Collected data
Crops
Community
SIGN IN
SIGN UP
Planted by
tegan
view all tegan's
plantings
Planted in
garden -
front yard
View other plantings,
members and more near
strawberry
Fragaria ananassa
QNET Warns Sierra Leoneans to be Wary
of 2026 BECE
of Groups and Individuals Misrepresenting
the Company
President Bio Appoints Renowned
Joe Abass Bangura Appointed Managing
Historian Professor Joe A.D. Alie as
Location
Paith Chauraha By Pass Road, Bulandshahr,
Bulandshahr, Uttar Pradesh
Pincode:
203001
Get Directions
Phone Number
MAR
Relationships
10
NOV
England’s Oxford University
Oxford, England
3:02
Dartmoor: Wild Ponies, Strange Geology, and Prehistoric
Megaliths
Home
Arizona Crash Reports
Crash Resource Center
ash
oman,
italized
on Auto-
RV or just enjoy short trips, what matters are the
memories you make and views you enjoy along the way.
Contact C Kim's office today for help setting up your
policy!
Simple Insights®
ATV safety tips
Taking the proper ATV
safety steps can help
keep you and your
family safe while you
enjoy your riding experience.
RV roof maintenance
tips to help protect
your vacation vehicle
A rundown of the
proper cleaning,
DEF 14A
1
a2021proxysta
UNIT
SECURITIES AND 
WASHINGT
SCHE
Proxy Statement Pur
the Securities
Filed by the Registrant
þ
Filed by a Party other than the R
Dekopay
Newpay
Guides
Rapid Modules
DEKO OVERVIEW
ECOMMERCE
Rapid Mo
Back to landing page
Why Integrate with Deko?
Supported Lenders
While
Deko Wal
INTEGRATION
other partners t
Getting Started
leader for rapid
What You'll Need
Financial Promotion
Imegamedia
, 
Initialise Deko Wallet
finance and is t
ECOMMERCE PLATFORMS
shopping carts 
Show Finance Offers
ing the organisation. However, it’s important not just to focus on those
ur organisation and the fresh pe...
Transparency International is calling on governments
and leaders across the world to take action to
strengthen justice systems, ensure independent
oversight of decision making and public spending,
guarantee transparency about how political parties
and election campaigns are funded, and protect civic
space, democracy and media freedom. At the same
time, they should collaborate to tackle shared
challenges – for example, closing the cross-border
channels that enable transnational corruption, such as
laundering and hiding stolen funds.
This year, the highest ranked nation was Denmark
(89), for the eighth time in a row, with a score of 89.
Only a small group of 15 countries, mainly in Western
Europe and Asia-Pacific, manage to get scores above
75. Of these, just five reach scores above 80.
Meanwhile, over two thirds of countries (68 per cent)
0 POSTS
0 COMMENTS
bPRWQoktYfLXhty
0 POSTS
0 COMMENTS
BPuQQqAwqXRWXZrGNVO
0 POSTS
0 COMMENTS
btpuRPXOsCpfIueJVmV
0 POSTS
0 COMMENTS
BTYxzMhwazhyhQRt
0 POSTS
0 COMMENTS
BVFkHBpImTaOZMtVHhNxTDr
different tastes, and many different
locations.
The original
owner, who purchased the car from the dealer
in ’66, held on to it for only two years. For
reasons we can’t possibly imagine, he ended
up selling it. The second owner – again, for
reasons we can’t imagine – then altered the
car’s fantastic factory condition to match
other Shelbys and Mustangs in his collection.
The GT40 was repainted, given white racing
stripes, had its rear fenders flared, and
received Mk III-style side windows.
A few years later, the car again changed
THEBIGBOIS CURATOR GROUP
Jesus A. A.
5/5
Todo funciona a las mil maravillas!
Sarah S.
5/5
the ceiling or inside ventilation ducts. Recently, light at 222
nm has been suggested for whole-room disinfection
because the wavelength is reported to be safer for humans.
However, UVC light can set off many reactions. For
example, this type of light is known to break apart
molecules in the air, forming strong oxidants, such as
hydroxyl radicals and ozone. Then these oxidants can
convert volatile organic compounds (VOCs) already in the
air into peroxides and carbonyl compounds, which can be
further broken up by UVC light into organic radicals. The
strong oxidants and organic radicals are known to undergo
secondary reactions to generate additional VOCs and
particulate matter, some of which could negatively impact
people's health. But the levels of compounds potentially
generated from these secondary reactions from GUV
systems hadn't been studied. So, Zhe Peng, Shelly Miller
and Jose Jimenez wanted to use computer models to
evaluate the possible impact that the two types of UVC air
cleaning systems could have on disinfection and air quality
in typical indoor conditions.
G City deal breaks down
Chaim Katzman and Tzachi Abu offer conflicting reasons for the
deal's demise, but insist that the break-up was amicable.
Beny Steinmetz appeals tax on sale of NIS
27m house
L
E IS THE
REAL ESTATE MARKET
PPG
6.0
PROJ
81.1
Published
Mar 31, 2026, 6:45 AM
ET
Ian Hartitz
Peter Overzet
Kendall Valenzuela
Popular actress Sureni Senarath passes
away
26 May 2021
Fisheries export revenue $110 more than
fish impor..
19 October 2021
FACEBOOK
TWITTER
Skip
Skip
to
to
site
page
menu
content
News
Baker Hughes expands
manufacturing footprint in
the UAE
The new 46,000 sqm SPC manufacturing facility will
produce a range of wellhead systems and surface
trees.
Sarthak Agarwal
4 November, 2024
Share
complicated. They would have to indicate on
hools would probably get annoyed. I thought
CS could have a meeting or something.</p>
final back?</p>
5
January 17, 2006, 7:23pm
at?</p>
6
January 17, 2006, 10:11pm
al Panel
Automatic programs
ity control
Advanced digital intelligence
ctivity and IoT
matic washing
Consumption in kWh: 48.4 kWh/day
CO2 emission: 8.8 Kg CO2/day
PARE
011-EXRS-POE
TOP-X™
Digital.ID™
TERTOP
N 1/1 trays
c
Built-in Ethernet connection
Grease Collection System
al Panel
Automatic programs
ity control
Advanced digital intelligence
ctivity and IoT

* **WORK REQUIRED**
Your answer must be an exact copy of every entry above.

* **FINISHED EXERCISE**
Crops
Community
SIGN IN
SIGN UP
Planted by
tegan
view all tegan's
plantings
Planted in
garden -
front yard
View other plantings,
members and more near
strawberry
Fragaria ananassa
QNET Warns Sierra Leoneans to be Wary
of 2026 BECE
of Groups and Individuals Misrepresenting
the Company
President Bio Appoints Renowned
Joe Abass Bangura Appointed Managing
Historian Professor Joe A.D. Alie as
Location
Paith Chauraha By Pass Road, Bulandshahr,
Bulandshahr, Uttar Pradesh
Pincode:
203001
Get Directions
Phone Number
MAR
Relationships
10
NOV
England’s Oxford University
Oxford, England
3:02
Dartmoor: Wild Ponies, Strange Geology, and Prehistoric
Megaliths
Home
Arizona Crash Reports
Crash Resource Center
ash
oman,
italized
on Auto-
RV or just enjoy short trips, what matters are the
memories you make and views you enjoy along the way.
Contact C Kim's office today for help setting up your
policy!
Simple Insights®
ATV safety tips
Taking the proper ATV
safety steps can help
keep you and your
family safe while you
enjoy your riding experience.
RV roof maintenance
tips to help protect
your vacation vehicle
A rundown of the
proper cleaning,
DEF 14A
1
a2021proxysta
UNIT
SECURITIES AND 
WASHINGT
SCHE
Proxy Statement Pur
the Securities
Filed by the Registrant
þ
Filed by a Party other than the R
Dekopay
Newpay
Guides
Rapid Modules
DEKO OVERVIEW
ECOMMERCE
Rapid Mo
Back to landing page
Why Integrate with Deko?
Supported Lenders
While
Deko Wal
INTEGRATION
other partners t
Getting Started
leader for rapid
What You'll Need
Financial Promotion
Imegamedia
, 
Initialise Deko Wallet
finance and is t
ECOMMERCE PLATFORMS
shopping carts 
Show Finance Offers
ing the organisation. However, it’s important not just to focus on those
ur organisation and the fresh pe...
Transparency International is calling on governments
and leaders across the world to take action to
strengthen justice systems, ensure independent
oversight of decision making and public spending,
guarantee transparency about how political parties
and election campaigns are funded, and protect civic
space, democracy and media freedom. At the same
time, they should collaborate to tackle shared
challenges – for example, closing the cross-border
channels that enable transnational corruption, such as
laundering and hiding stolen funds.
This year, the highest ranked nation was Denmark
(89), for the eighth time in a row, with a score of 89.
Only a small group of 15 countries, mainly in Western
Europe and Asia-Pacific, manage to get scores above
75. Of these, just five reach scores above 80.
Meanwhile, over two thirds of countries (68 per cent)
0 POSTS
0 COMMENTS
bPRWQoktYfLXhty
0 POSTS
0 COMMENTS
BPuQQqAwqXRWXZrGNVO
0 POSTS
0 COMMENTS
btpuRPXOsCpfIueJVmV
0 POSTS
0 COMMENTS
BTYxzMhwazhyhQRt
0 POSTS
0 COMMENTS
BVFkHBpImTaOZMtVHhNxTDr
different tastes, and many different
locations.
The original
owner, who purchased the car from the dealer
in ’66, held on to it for only two years. For
reasons we can’t possibly imagine, he ended
up selling it. The second owner – again, for
reasons we can’t imagine – then altered the
car’s fantastic factory condition to match
other Shelbys and Mustangs in his collection.
The GT40 was repainted, given white racing
stripes, had its rear fenders flared, and
received Mk III-style side windows.
A few years later, the car again changed
THEBIGBOIS CURATOR GROUP
Jesus A. A.
5/5
Todo funciona a las mil maravillas!
Sarah S.
5/5
the ceiling or inside ventilation ducts. Recently, light at 222
nm has been suggested for whole-room disinfection
because the wavelength is reported to be safer for humans.
However, UVC light can set off many reactions. For
example, this type of light is known to break apart
molecules in the air, forming strong oxidants, such as
hydroxyl radicals and ozone. Then these oxidants can
convert volatile organic compounds (VOCs) already in the
air into peroxides and carbonyl compounds, which can be
further broken up by UVC light into organic radicals. The
strong oxidants and organic radicals are known to undergo
secondary reactions to generate additional VOCs and
particulate matter, some of which could negatively impact
people's health. But the levels of compounds potentially
generated from these secondary reactions from GUV
systems hadn't been studied. So, Zhe Peng, Shelly Miller
and Jose Jimenez wanted to use computer models to
evaluate the possible impact that the two types of UVC air
cleaning systems could have on disinfection and air quality
in typical indoor conditions.
G City deal breaks down
Chaim Katzman and Tzachi Abu offer conflicting reasons for the
deal's demise, but insist that the break-up was amicable.
Beny Steinmetz appeals tax on sale of NIS
27m house
L
E IS THE
REAL ESTATE MARKET
PPG
6.0
PROJ
81.1
Published
Mar 31, 2026, 6:45 AM
ET
Ian Hartitz
Peter Overzet
Kendall Valenzuela
Popular actress Sureni Senarath passes
away
26 May 2021
Fisheries export revenue $110 more than
fish impor..
19 October 2021
FACEBOOK
TWITTER
Skip
Skip
to
to
site
page
menu
content
News
Baker Hughes expands
manufacturing footprint in
the UAE
The new 46,000 sqm SPC manufacturing facility will
produce a range of wellhead systems and surface
trees.
Sarthak Agarwal
4 November, 2024
Share
complicated. They would have to indicate on
hools would probably get annoyed. I thought
CS could have a meeting or something.</p>
final back?</p>
5
January 17, 2006, 7:23pm
at?</p>
6
January 17, 2006, 10:11pm
al Panel
Automatic programs
ity control
Advanced digital intelligence
ctivity and IoT
matic washing
Consumption in kWh: 48.4 kWh/day
CO2 emission: 8.8 Kg CO2/day
PARE
011-EXRS-POE
TOP-X™
Digital.ID™
TERTOP
N 1/1 trays
c
Built-in Ethernet connection
Grease Collection System
al Panel
Automatic programs
ity control
Advanced digital intelligence
ctivity and IoT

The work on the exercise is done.